18 janeiro 2015

10 - Almeidinha - o herói de paletó

Um folhetim burocrático


10 - Almeidinha, o mendigo


                Era mais de oito horas e a porta da igreja estava fechada. Estranhei, pois, depois da missa das sete, Padre Guido costuma ficar por ali, na esperança de que alguém apareça para uma confissão, ou mesmo uma conversa sem muito compromisso. Ele deve ter dado uma saidinha e volta já. Vou me sentar aqui neste degrau, me escorar aqui nesta parede e esperar até que ele volte.

          O sol começou a esquentar e eu comecei a suar. O casaco me apertava e as fibras das mangas me davam uma coceira que só aumentava minha aflição. Olhei para os lados, não vi ninguém e tomei uma decisão drástica: tirei o casaco.

             Com o passar da manhã, o sol deitou uma sombra no lugar em que me sentei. Meio sem saber o que fazia, fiz uma trouxa com o casaco, ajeitei entre a cabeça e a parede e deixei o sono mandar em mim, como todo mundo.

          No mesmo instante me vi sentado em meu birô, batendo na máquina, mas não é nenhum ofício, petição, ou relatório. É uma carta, na verdade uma poesia que eu escrevo num papel cor de rosa, e desse papel sai um cheiro que eu conheço. De repente, entra uma mosca gigante pela porta da repartição voando em minha direção e fica dando voltas em torno da minha cabeça. Quando ela passa pela frente do meu nariz, aumenta mais o perfume que antes eu pensei que saía da folha do papel. Depois de me deixar tonto com suas voltas e seu perfume, a grande mosca pousa no meu ombro esquerdo. Entro em pânico, pois tenho medo que ela saia dali e voe para fora da sala. É quando vejo o Dr. Pacheco correr em minha direção gritando Seu Almeidinha, isso é coisa que se faça na frente dos seus colegas? E bate com toda força no meu ombro, espantando a mosca e me causando uma pontada de dor.

                As pontadas se repetiam, mas agora não vinham mais das mãos do Dr. Pacheco. Sabia disto, porque já estava acordado. Só quando abri os olhos pude ver a ponta de uma vara curta que me cutucava o ombro. Na outra ponta da vara, uma mão engelhada anunciava um braço magro que levava a um rosto velho de barbas brancas e uns olhos irados que antecipavam o grito: vá pedir esmola em outro canto que este ponto aqui é meu. Custei um pouco a entender, mas tudo ficou claro quando vi algumas moedas e umas poucas cédulas espalhadas em torno de mim.

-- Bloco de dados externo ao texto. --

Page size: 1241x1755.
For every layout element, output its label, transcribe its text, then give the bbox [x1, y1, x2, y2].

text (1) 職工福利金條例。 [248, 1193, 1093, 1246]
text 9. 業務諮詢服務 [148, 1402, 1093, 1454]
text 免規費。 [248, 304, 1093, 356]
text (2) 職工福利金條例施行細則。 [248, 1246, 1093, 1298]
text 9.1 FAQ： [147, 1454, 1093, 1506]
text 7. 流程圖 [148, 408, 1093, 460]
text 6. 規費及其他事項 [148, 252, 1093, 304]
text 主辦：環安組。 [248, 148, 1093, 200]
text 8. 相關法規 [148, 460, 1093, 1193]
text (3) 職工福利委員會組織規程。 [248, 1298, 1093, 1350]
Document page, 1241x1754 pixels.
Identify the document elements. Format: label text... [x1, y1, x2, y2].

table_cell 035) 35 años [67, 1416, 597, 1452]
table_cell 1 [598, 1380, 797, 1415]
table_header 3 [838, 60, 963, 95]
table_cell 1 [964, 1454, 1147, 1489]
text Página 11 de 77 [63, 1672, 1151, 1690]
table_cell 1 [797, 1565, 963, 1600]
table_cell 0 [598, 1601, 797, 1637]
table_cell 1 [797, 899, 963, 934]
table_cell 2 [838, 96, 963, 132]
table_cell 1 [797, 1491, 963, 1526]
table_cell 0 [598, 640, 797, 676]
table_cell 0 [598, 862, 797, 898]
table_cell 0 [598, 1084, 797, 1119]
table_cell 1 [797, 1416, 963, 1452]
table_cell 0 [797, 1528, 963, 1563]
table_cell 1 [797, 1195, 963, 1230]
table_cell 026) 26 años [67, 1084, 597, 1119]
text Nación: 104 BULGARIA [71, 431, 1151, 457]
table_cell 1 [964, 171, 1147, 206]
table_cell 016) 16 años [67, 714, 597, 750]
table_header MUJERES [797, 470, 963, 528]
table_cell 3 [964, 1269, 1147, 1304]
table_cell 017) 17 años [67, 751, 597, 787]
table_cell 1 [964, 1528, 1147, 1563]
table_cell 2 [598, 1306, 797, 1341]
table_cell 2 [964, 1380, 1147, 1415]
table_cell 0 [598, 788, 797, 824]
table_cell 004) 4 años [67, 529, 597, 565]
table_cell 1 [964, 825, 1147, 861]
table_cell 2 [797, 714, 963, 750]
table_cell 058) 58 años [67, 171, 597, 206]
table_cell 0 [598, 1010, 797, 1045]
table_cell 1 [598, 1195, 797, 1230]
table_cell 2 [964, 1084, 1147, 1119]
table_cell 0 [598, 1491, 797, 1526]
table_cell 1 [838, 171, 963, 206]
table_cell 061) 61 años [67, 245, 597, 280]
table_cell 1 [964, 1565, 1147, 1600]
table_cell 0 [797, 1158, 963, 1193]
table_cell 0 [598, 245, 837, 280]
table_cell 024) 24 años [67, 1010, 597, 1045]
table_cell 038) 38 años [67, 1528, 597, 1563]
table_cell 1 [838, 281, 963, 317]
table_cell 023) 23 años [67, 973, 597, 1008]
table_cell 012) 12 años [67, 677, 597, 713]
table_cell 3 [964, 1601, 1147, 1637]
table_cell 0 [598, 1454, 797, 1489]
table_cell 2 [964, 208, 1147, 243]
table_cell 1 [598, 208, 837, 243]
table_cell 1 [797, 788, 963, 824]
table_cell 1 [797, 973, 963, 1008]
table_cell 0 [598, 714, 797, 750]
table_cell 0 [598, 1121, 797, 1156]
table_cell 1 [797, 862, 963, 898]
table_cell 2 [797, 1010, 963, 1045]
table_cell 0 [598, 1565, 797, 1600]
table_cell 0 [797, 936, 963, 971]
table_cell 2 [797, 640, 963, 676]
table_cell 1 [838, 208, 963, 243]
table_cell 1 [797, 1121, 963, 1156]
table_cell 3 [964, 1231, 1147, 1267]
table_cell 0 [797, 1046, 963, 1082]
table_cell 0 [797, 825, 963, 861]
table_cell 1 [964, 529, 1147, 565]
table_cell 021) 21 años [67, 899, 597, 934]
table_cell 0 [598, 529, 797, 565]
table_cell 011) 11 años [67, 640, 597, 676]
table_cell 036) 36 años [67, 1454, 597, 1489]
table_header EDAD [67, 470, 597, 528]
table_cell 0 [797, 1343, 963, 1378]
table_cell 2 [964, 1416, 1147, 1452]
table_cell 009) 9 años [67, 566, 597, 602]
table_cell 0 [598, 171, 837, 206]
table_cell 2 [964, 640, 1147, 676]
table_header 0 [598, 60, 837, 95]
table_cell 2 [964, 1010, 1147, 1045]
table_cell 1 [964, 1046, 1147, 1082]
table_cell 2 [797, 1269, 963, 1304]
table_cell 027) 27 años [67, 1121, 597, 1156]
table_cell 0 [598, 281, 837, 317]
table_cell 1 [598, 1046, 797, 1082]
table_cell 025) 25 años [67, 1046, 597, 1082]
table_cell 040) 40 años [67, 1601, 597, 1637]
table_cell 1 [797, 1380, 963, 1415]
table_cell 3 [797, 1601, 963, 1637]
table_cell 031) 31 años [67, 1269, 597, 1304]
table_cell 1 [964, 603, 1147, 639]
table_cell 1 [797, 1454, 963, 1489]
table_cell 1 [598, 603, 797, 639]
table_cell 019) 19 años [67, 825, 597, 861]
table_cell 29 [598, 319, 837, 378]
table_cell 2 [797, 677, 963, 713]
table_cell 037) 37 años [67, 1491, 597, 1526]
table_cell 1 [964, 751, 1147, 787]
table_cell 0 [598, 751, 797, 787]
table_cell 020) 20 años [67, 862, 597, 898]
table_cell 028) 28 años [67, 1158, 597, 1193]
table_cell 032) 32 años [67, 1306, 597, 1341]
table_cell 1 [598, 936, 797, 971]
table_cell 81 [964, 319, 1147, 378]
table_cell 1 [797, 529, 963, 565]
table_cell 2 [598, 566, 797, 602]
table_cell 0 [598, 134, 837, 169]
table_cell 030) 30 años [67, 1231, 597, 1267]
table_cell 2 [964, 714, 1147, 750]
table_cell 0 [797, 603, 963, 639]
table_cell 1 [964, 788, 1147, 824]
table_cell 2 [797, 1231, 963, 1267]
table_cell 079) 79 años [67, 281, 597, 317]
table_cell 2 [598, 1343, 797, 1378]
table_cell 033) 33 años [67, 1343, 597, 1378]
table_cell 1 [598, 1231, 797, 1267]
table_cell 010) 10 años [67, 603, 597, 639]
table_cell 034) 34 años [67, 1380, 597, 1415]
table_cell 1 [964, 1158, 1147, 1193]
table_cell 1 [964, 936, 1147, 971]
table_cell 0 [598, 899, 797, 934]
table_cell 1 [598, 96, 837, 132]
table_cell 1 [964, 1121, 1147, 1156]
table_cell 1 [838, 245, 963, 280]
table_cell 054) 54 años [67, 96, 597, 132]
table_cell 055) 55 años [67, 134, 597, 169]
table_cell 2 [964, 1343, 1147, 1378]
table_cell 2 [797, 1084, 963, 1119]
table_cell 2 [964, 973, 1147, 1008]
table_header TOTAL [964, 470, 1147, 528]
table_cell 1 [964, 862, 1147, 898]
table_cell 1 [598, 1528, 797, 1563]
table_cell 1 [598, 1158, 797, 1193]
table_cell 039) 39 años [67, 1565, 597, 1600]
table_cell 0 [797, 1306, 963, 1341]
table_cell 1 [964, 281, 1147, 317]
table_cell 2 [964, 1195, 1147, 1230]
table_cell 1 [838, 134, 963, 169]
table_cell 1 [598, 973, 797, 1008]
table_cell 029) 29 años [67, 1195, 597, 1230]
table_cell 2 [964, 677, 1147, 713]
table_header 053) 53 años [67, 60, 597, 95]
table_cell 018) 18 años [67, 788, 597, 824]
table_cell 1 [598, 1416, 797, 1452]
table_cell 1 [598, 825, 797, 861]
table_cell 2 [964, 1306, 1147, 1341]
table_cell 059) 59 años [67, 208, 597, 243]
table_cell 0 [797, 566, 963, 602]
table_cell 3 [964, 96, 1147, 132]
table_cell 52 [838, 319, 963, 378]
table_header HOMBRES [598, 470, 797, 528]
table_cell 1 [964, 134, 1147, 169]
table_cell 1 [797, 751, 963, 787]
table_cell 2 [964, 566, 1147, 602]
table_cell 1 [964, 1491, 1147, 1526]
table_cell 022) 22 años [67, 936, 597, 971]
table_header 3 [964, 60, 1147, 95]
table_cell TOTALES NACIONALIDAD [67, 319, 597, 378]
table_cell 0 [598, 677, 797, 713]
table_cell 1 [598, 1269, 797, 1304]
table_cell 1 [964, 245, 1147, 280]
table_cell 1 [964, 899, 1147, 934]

               Meu Deus, até que ponto eu cheguei. Se estivesse de paletó, garanto que isto não tinha acontecido. Juntei todo o dinheiro do chão, e entreguei ao seu verdadeiro dono, repetindo um pedido de desculpas. Ele me olhava assustado, sem entender muito bem o que se passava. Vi que a porta da igreja estava aberta, mas não foi para lá que eu corri. Desci de passo apressado a escadaria e saí sem rumo pelas ruas ensolaradas do bairro.  
    
       Aos poucos minhas passadas voltavam ao normal. Sempre andei apressado, mas agora ia devagar pela calçada na direção oposta à da minha casa. Senti uma agonia, uma espécie de vergonha por estar perambulando por ali.  Já tinham me confundido com um mendigo. Agora poderiam pensar que eu fosse um vagabundo. Aos poucos, porém, tive que me conformar com a situação. Estava vagabundando, sim. Não tinha ido trabalhar. E estava mendigando, sim. Esperava que alguém me desse a esmola de um perfume. Divagava assim, ao Deus dará, quando, súbito, me dei conta que, na pressa, tinha deixado o casaco nos degraus da igreja. Entrei em pânico e estendi a mão para o primeiro homem que passava: um paletó, pelo amor de Deus.